Monday, September 19, 2011

CPI Sending Misleading Signals?

There has been an on-going debate about inflation and whether policy makers should be focused on reducing it. The CPI increased to 3.8% y/y in August, further accelerating from 3.6% in July. These figures are above the Federal Reserve's comfort zone of 1% to 3%.

As defined by the BLS, the CPI is "a measure of the average change over time in the prices paid by urban consumers for a market basket of consumer goods and services."  First off, I have a couple broadly shared problems with using the CPI as the main measure of inflation. The first is that it only measures a relatively small fraction of the goods and services exchanged in the US, and thus may provide false reading on overall inflation.

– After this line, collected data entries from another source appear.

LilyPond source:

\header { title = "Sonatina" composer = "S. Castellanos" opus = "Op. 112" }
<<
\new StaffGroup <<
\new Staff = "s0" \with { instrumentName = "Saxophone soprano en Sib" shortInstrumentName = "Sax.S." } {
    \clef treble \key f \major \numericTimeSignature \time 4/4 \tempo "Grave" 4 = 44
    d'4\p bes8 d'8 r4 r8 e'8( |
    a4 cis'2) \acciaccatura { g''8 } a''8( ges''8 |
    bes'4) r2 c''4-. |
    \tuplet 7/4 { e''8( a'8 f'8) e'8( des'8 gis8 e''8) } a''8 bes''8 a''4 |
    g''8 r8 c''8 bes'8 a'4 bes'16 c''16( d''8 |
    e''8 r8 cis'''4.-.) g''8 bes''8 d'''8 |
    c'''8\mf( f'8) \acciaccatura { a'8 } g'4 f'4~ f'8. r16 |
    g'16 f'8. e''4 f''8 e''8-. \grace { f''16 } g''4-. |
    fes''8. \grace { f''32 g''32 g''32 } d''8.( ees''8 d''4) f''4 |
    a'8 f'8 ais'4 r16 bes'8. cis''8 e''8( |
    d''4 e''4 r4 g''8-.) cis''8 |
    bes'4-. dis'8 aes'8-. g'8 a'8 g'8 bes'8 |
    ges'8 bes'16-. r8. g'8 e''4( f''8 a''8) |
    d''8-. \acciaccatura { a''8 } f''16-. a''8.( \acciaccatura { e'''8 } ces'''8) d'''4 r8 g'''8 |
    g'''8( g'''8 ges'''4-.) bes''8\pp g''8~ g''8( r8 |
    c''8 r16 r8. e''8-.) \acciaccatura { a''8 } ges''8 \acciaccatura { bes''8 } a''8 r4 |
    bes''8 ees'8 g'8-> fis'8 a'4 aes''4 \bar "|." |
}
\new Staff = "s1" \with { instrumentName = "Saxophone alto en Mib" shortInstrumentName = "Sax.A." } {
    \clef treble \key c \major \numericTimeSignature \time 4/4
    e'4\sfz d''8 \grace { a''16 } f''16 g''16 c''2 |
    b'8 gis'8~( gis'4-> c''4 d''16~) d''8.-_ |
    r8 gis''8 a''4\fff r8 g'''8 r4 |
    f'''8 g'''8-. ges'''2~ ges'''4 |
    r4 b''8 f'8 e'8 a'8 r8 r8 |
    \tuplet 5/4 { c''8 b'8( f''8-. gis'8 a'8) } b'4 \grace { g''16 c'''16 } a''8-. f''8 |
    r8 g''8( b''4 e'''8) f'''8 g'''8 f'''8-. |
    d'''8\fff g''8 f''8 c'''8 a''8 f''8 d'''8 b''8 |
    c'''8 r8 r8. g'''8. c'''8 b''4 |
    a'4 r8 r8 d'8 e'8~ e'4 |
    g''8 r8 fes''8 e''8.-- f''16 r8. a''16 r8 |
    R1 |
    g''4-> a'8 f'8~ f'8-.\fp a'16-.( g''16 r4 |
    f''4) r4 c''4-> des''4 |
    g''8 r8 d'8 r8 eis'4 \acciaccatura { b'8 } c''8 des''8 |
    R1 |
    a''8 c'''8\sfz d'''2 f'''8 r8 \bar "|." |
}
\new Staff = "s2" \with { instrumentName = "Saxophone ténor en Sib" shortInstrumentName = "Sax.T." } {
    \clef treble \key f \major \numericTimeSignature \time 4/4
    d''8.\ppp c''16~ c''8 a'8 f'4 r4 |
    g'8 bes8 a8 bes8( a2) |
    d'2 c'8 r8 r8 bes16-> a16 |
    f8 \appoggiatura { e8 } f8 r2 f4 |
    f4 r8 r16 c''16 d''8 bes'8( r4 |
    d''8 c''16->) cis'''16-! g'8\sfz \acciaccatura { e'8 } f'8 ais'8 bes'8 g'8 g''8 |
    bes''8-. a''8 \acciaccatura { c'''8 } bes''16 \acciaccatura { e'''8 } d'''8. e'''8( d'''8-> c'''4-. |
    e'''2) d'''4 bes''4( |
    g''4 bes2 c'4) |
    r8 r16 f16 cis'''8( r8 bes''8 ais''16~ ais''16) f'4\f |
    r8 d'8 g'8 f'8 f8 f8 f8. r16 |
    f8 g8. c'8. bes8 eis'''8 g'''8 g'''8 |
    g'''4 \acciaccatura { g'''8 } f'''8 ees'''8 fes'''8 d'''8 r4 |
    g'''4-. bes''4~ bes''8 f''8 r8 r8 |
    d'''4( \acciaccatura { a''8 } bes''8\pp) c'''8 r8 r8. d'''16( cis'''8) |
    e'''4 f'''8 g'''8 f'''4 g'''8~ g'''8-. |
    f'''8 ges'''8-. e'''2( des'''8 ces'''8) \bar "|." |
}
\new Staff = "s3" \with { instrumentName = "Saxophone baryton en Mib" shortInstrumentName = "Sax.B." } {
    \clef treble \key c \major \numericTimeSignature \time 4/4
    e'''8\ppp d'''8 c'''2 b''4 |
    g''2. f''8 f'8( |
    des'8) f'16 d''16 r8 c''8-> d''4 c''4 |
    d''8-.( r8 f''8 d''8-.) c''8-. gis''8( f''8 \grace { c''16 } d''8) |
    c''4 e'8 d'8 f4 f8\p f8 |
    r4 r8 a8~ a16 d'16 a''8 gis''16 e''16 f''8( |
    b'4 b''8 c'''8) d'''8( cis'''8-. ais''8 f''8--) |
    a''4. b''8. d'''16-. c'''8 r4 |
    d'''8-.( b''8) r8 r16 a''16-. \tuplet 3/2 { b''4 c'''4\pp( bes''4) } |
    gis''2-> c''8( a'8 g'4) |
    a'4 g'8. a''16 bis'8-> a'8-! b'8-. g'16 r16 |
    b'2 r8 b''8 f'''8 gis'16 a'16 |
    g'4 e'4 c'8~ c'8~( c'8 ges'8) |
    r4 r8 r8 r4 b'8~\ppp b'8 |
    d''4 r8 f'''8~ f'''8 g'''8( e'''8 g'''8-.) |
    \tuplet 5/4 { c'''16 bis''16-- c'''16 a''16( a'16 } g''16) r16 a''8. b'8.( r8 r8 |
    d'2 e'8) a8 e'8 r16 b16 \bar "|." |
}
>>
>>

The second is that it does not account for changes in quality of products. For example, a t-shirt manufacturer could begin using less cotton in their shirts but continue to charge the same price. My final issue is the weighting of the basket of goods and services, which can provide skewed results should consumption patterns change.

However, the issue I see currently is that the CPI inflation measurements are more apt to provide misleading guidance, in my opinion. 

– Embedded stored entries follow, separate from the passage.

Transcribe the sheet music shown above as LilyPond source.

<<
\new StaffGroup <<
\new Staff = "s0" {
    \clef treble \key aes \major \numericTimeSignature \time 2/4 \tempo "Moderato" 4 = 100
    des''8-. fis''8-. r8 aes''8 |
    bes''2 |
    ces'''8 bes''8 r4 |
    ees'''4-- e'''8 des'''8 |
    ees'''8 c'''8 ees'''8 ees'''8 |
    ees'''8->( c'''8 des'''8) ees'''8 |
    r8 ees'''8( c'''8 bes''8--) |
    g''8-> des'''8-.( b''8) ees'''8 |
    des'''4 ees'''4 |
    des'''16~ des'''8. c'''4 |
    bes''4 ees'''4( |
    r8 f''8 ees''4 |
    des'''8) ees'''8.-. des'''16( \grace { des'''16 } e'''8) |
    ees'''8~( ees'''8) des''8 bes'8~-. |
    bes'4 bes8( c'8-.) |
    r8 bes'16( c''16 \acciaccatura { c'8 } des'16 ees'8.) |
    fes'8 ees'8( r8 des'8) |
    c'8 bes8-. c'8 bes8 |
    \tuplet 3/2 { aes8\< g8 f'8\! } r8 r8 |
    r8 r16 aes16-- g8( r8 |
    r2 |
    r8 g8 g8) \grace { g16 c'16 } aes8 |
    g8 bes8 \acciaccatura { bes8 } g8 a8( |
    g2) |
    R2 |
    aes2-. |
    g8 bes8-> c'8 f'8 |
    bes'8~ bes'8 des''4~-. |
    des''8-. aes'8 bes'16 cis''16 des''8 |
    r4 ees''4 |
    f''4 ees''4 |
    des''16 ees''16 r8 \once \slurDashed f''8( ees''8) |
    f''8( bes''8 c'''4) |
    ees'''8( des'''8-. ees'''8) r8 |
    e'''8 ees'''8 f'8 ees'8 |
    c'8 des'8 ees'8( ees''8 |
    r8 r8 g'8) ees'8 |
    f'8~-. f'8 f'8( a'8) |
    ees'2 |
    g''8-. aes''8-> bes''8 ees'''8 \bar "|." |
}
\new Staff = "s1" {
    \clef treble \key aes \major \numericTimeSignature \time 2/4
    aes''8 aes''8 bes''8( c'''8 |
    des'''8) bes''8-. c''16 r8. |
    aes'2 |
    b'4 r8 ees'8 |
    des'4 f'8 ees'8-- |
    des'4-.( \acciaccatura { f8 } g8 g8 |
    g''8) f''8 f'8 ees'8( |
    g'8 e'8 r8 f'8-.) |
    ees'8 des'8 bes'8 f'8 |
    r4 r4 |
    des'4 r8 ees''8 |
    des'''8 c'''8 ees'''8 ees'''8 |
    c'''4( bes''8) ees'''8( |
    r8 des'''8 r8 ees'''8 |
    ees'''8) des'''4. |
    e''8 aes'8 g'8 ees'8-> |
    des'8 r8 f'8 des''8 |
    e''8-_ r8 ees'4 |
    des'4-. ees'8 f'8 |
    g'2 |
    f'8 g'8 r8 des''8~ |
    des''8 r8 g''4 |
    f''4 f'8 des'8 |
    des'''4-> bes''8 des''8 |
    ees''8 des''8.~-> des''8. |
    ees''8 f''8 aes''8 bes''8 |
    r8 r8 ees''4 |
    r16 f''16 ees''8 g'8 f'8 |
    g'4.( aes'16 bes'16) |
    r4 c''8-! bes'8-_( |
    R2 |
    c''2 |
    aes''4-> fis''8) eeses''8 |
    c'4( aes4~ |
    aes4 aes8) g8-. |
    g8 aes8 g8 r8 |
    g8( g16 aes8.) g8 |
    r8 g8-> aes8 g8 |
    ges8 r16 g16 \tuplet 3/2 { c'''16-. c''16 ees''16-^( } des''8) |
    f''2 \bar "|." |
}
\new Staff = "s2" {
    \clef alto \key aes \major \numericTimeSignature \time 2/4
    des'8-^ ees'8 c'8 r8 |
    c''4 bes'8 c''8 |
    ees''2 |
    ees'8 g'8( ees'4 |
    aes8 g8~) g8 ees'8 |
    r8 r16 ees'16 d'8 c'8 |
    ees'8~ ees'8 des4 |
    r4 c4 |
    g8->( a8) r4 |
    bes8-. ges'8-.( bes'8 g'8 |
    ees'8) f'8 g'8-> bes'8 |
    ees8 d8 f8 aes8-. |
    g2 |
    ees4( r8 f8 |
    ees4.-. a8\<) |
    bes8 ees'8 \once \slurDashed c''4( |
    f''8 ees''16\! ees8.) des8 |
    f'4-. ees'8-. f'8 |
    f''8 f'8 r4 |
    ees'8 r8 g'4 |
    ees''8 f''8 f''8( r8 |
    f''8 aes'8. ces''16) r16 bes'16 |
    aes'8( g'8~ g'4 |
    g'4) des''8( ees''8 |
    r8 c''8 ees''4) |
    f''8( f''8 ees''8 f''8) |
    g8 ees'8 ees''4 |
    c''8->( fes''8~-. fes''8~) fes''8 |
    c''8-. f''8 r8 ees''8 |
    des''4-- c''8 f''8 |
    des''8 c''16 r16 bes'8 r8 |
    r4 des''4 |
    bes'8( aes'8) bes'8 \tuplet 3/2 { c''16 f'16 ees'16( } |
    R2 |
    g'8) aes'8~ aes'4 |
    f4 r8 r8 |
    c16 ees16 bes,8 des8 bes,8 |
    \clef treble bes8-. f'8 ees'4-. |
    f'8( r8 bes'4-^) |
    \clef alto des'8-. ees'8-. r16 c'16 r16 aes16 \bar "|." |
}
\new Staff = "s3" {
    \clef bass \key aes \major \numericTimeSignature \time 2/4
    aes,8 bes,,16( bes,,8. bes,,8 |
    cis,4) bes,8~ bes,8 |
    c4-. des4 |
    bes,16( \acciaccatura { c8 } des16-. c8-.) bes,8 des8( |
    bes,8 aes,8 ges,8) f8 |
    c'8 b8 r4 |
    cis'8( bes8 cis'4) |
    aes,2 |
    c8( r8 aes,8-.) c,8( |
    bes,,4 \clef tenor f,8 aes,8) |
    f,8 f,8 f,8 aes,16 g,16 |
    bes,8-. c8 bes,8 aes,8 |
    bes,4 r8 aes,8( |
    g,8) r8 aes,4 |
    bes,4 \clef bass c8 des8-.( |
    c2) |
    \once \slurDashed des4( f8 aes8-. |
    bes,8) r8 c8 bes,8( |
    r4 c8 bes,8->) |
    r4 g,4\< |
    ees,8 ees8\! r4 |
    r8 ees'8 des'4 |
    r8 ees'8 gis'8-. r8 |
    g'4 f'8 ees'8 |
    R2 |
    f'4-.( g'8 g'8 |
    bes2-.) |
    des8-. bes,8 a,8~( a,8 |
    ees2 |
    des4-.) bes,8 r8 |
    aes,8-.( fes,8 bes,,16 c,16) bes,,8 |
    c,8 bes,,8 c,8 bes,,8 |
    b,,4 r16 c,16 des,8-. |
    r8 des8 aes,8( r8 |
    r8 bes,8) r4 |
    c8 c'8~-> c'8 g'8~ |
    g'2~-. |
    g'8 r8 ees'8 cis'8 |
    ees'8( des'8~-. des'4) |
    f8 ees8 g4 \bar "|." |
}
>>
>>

Generally, inflation is the result of demand exceeding supply. Thus if inflation is too high, policy makers try to reduce demand through levers like raising interest rates. Alternatively, if deflation is a risk, policy makers attempt to increase demand by lowering interest rates.

The problem currently is that inflation is not a result of excess demand, in my view. Instead, I believe the root cause of the current inflation has been dramatic rises in costs due to higher commodity prices. These higher commodity prices are a result of, at least in part, by a weakening dollar associated with monetary easing. Companies have attempted to manage these costs through various tactics, including streamlining of operations, possibly reducing quality, and even layoffs. Eventually, however, they have been forced to pass along these costs to consumers, thus driving up CPI. These commodity cost increases have been an issue for companies for the past couple years.

Why is this important? Well, in short, the problem is not weak demand. The problem is much more structural and thus monetary policy is a dull tool against it. At its core, I believe the current economy is suffering from the mis-allocation of resources and excess supply. After decades of activist monetary policy that avoided more severe economic slowdowns, many less competitive companies have been able to survive due to lower interest rates. The lower rates both enabled consumers to service larger debt balances, artificially raising demand, and has enabled weaker companies to remain in business, artificially increasing supply.

I believe we are reaching a point where monetary policies can no longer prop up demand. This diminishing boost is due partly to historically low interest rates that offer less and less "fuel" as they decline, in my view. I also believe the distortion of the allocation of resources is the fundamental problem with which businesses are struggling. At the extreme, bubbles have formed and disappeared due in part to the distorting side effects of an activist monetary policy. The dot-com bubble, the housing bubble, and the recent rise in commodity prices are examples of these side effects, in my opinion. The rise in commodity prices appears to have actually hurt demand as prices have been increasing, thereby reducing consumption.

So where are we headed? The Fed appears intent on at least trying something, even if its chance of success are minimal. So we likely get another manipulation of the yield, distorting economic decisions. Deflation likely becomes more and more prevalent if the core reason of past CPI increases diminishes, which I believe has been commodity prices. Ultimately we avoid addressing the structural problems in the economy in the near-term, likely leading to slower growth in the future.

All these points imply long-term yields decline despite the recent CPI figures.